14. Applying the said principles, to the facts of the present case, it is undisputed that the Disciplinary Authority, before passing the impugned order dated 27-6-1986, by which it has disagreed with the recommendations of the Enquiry Officer, has not issued any show-cause notice to the petitioner. As discussed hereinabove, the principles of natural justice, will have to be read in Rule 4, even at the stage of passing of the final order imposing punishment by the Disciplinary Authority. Undisputedly, in the present case, while imposing a higher penalty, than the one proposed by the Enquiry Officer, the Disciplinary Authority has not issued a notice to the petitioner, as to why such a higher punishment should not be imposed upon the petitioner. Had the petitioner been served with such a notice, it would have enabled him to file his reply and point out his explanation regarding the proposed punishment. The Disciplinary Authority after considering such an explanation would have arrived at the subjective satisfaction as to the quantum of punishment. In that view of the matter, the order dated 27-6-1986, thereby imposing a penalty of compulsory retirement, being in violation of principles of natural justice is not sustainable in law.

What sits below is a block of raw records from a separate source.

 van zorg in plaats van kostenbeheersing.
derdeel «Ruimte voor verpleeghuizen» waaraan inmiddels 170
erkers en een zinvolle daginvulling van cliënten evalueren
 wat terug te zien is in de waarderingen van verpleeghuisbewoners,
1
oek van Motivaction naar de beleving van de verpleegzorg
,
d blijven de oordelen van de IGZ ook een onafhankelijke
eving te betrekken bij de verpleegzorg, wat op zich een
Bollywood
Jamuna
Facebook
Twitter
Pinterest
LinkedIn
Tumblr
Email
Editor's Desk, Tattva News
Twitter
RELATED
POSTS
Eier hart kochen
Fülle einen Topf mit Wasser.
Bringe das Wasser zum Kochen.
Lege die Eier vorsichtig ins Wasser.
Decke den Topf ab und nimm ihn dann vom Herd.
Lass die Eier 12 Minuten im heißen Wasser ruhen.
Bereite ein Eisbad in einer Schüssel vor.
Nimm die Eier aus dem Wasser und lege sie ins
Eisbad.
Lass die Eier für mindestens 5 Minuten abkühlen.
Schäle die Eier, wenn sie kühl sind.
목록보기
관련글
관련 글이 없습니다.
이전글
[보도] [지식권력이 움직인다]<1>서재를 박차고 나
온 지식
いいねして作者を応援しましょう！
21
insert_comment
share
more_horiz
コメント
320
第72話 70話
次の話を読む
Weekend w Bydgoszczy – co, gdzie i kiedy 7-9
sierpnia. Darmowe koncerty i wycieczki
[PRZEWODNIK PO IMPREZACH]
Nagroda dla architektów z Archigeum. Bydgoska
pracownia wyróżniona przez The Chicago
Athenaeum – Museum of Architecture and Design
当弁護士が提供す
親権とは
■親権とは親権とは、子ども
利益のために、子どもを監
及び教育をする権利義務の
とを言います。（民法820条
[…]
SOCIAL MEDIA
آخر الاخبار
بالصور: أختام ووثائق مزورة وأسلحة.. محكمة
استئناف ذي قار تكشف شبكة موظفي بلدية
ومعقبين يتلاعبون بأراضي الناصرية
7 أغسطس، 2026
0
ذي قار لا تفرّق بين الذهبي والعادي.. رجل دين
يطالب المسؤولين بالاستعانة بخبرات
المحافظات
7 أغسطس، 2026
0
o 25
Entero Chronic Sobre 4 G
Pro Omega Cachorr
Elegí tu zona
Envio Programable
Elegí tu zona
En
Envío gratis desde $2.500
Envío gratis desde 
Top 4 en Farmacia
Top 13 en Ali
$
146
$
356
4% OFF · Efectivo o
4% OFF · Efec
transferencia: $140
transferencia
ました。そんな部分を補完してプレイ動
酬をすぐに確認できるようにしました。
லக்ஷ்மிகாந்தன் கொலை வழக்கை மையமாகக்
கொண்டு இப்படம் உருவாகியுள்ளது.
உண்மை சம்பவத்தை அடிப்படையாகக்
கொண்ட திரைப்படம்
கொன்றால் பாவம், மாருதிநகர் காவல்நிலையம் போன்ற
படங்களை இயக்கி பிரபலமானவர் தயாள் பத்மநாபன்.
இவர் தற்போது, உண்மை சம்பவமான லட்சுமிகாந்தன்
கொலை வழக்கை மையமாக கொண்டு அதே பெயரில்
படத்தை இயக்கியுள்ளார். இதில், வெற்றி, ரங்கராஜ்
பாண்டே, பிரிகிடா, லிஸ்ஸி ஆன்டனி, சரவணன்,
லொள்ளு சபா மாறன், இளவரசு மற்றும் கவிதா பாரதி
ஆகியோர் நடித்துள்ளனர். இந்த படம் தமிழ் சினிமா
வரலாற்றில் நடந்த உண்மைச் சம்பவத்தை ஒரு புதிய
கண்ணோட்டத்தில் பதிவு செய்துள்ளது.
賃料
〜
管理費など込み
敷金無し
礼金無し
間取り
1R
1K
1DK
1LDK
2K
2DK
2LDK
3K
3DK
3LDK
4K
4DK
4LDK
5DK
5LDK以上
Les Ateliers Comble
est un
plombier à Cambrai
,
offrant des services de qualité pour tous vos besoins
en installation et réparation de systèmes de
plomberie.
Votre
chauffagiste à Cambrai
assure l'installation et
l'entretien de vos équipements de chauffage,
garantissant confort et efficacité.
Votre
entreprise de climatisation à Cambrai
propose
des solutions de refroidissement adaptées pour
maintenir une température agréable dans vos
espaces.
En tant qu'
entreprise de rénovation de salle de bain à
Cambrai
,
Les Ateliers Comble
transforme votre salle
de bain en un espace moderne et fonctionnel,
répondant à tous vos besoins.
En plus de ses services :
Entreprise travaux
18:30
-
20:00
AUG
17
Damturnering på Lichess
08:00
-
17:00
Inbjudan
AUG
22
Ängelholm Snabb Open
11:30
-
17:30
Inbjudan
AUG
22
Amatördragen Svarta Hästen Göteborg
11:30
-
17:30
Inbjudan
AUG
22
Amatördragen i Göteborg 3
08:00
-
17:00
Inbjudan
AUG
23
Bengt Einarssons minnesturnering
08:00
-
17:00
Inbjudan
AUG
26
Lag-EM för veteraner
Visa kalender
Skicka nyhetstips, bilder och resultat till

15. At this stage, Shri Dharmadhikari, the learned Counsel for the petitioner, relying on the judgment in the case of Punjab National Bank, cited supra, submitted that taking into consideration the facts of the present case and that the petitioner is out of employment, for almost 15 years, this Court should mould the relief and award a lesser punishment. However, taking into consideration the facts of the present case, we are not inclined to do so. It would meet the ends of justice, if the impugned order is set aside and the Disciplinary Authority is directed to issue a show-cause notice to the petitioner thereby indicating the proposed punishment, so that the petitioner can show cause to the proposed action. The Disciplinary Authority after taking into consideration the explanation of the petitioner, if any, and other relevant factors would take appropriate decision in accordance with the law. This, in our view, will meet the requirement of principles of natural justice.

16. For the aforesaid reasons, the petition is allowed;

(i) The order dated 27-6-1986, passed by the Commissioner of Police, Nagpur thereby imposing the penalty of compulsory retirement, is hereby quashed and set aside.

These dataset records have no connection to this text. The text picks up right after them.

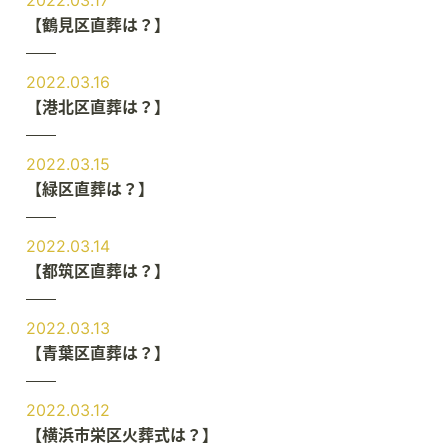
2022.03.17
【鶴見区直葬は？】
2022.03.16
【港北区直葬は？】
2022.03.15
【緑区直葬は？】
2022.03.14
【都筑区直葬は？】
2022.03.13
【青葉区直葬は？】
2022.03.12
【横浜市栄区火葬式は？】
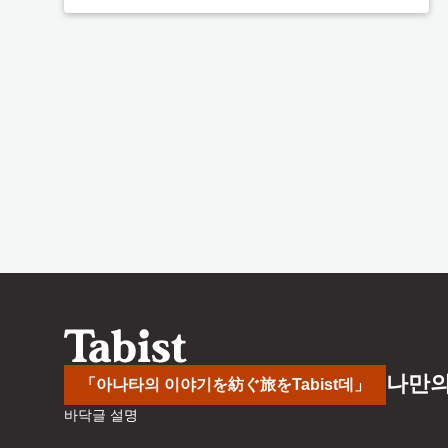
나만의
「아나타의 이야기を紡ぐ旅をTabist데」
바닥글 설명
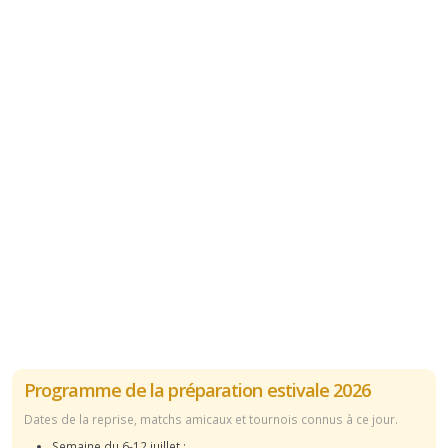
Programme de la préparation estivale 2026
Dates de la reprise, matchs amicaux et tournois connus à ce jour.
Semaine du 6-12 juillet :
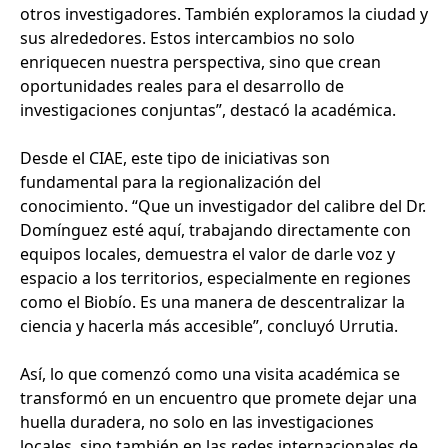
otros investigadores. También exploramos la ciudad y
sus alrededores. Estos intercambios no solo
enriquecen nuestra perspectiva, sino que crean
oportunidades reales para el desarrollo de
investigaciones conjuntas”, destacó la académica.
Desde el CIAE, este tipo de iniciativas son
fundamental para la regionalización del
conocimiento. “Que un investigador del calibre del Dr.
Domínguez esté aquí, trabajando directamente con
equipos locales, demuestra el valor de darle voz y
espacio a los territorios, especialmente en regiones
como el Biobío. Es una manera de descentralizar la
ciencia y hacerla más accesible”, concluyó Urrutia.
Así, lo que comenzó como una visita académica se
transformó en un encuentro que promete dejar una
huella duradera, no solo en las investigaciones
locales, sino también en las redes internacionales de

(ii) The Commissioner of Police, Nagpur, is directed to issue a show-cause notice to the petitioner, as to the proposed punishment, and

(iii) The Commissioner of Police, Nagpur is further directed to decide the question of penalty to be imposed on the petitioner, after taking into consideration the explanation of the petitioner and the other relevant factors, in accordance with law. We expect the Commissioner of Police to complete this process as expeditiously as possible and in any case within a period of six months.

The rule is, therefore, made absolute in the aforesaid terms. In the facts and circumstances of the case, there will be no order as to the costs.